> **Requirement 1**: Quote word for word the passage of the guitar repair thread that opens with the words "I have included" and closes with "from the sides?".

> **Document**:
I recently bought a guitar that has turned out to be a bit of a donkey, the soundboard was basically ruined, which I have removed, before doing this I ran a straight edge down the fretboard to the bridge, it was pointing about 4-5 mm from the soundboard, which is entirely wrong is it not?
Anyway the gist of this question is, would it be possible to remove the neck and try to change the angle? is this a waste of time? does this require a lot of experience even to try? can I at least try and salvage the back/sides/neck?
At the end of the day this "guitar" is basically firewood as it stands so there is not much to lose.
Any advice would be much appreciated, even if it is a "get the petrol out"
btw the back and sides are maple, neck looks like one of those premade ones from madinter.
if you want to reset, take off the back too, you'll have to change the angle on the foot a little
its going to be a bear of a project, but you will enjoy it. it willbe tedious, and probably frustrating. but it can be done. i think we had a discussion about it not so long ago, if you want to search for it im sure there'd be lots of helpful info!
Thx for the reply, you opening two words fill me with confidence .
I have included some photos, running a straightedge along the neck it seems to be almost parallel with were the soundboard should be, is this correct? I've also noticed there is about a 2mm gap between the back of the heel block and back of the soundbox, which would explain why the action was so bad, as soon as I put any strain on the neck, string tension for example, the heel block is going to move until it rests against the back, surely?
What's the best way to get the back off, steam iron? v carefully, then try and get the neck parted from the sides?
Is it possible that this 2mm gap is the source of the problem and no need for a change of foot angle?
well. see that is the problem. but in finding that, you've found another one
however that piece of wood came off, never do anything like it again!
use heat (not a hot air gun or blowdryer) to melt the glue, and gently pry.
after you clean all that garbage out of there...which may be a while, i want you to go to the library or order william cumpiano's book, and any other guitar building books you find. YOU WILL NEED THEM
basically, it looks like you need a new top. and some kerfing. so you will need those books big time.
boy oh boy. theres a lot to be said about this project. the simpel answer is, stuff some wood shims in there and you may not have to re angle the foot etc. however, it may turn into a piece of crap. couldnt tell ya.
i would recommend though, that you kill whoever sold this to you. then go to lmii.org and buy either a flamenco kit or a new top, and a new precut neck.
I am guilty of destroying the top in such a manner, there was nothing worth saving and I sat thinking about "gently" taking it off then thought f@!K this and got my knife out and hacked it into strips, I was gentle round the edges though
I'll still have to take the back off to properly fix the kerfings for the front will I not?
btw I used to have Mr Cumpiano's book, but I don't remember it covering anything like this.
About the neck angle, should it be straight in line with the soundboard? then fix the angle with the fretboard?
This may well become firewood yet.
The only thing that's stopping me is the fact that when this piece of junk was strung up it actually sounded ok.
Making a new top for this, as I don't have a solera, is it a huge disadvantage to build the top flat, what difference will this make? from what i've read the curvature strengthens the top, so will the top likely fail at some point?
First of all, I am not an expert but I have read some books about guitars and I have seen some pictures and texts from builders (on this forum) and they all seem to have some curvature on the top. Its in the fan bracing or in the lower cross strut and perhaps somewhere else but not totaly flat.

> **Material for the task**:
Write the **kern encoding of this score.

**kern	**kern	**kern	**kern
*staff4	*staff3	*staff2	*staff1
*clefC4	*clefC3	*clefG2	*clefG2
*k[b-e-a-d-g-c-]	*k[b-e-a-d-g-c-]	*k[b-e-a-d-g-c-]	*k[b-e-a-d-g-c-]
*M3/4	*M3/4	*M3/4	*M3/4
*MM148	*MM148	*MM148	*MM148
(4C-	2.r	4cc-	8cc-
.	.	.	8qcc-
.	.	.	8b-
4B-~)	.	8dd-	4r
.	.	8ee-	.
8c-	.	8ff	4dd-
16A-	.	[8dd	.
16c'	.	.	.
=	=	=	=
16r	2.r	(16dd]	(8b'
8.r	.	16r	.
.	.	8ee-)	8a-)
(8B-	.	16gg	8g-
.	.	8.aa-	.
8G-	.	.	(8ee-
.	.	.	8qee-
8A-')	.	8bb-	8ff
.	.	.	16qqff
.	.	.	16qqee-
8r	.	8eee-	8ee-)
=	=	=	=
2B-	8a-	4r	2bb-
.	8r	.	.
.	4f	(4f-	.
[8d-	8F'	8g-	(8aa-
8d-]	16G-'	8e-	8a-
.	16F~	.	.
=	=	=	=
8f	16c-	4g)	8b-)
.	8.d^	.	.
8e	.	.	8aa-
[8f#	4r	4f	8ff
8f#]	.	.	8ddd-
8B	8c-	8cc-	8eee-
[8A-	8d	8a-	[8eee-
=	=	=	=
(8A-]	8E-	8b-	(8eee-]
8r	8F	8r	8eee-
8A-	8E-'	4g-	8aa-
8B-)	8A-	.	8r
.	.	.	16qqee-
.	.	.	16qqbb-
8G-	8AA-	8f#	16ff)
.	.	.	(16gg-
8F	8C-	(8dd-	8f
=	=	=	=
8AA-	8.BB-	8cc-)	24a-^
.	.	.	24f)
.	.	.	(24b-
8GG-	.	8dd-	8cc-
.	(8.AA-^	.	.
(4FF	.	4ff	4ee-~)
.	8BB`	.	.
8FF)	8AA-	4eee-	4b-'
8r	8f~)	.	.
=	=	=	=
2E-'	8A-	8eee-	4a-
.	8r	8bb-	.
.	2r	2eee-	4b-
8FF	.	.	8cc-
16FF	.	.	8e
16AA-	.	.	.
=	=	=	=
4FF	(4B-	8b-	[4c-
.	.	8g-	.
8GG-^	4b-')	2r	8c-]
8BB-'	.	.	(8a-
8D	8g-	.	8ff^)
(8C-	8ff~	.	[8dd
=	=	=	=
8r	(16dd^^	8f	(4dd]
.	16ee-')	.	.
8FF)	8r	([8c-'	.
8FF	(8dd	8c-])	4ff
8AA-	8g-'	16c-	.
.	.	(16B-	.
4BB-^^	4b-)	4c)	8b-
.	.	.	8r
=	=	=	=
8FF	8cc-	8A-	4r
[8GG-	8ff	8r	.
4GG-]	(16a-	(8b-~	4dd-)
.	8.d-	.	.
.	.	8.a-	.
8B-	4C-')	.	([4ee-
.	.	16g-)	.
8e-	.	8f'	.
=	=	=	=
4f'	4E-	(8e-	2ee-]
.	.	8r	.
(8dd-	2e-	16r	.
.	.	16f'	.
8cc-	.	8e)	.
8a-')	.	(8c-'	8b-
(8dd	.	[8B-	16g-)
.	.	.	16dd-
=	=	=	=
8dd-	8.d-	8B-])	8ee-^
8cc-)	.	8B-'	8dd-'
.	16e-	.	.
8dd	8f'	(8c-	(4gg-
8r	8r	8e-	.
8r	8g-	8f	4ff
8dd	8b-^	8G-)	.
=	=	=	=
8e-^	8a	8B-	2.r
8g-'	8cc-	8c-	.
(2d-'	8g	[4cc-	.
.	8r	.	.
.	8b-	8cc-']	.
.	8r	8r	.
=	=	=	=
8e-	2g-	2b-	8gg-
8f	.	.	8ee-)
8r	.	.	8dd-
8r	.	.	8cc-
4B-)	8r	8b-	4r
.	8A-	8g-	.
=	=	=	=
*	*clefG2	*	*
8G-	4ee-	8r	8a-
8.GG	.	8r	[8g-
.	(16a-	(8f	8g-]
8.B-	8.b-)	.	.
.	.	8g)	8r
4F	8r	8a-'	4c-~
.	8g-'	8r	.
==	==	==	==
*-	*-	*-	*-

> **Requirement 2**: Pull out every line of the records that contains the string "kern".

> **Response 1**:
I have included some photos, running a straightedge along the neck it seems to be almost parallel with were the soundboard should be, is this correct? I've also noticed there is about a 2mm gap between the back of the heel block and back of the soundbox, which would explain why the action was so bad, as soon as I put any strain on the neck, string tension for example, the heel block is going to move until it rests against the back, surely?
What's the best way to get the back off, steam iron? v carefully, then try and get the neck parted from the sides?

> **Response 2**:
Write the **kern encoding of this score.
**kern	**kern	**kern	**kern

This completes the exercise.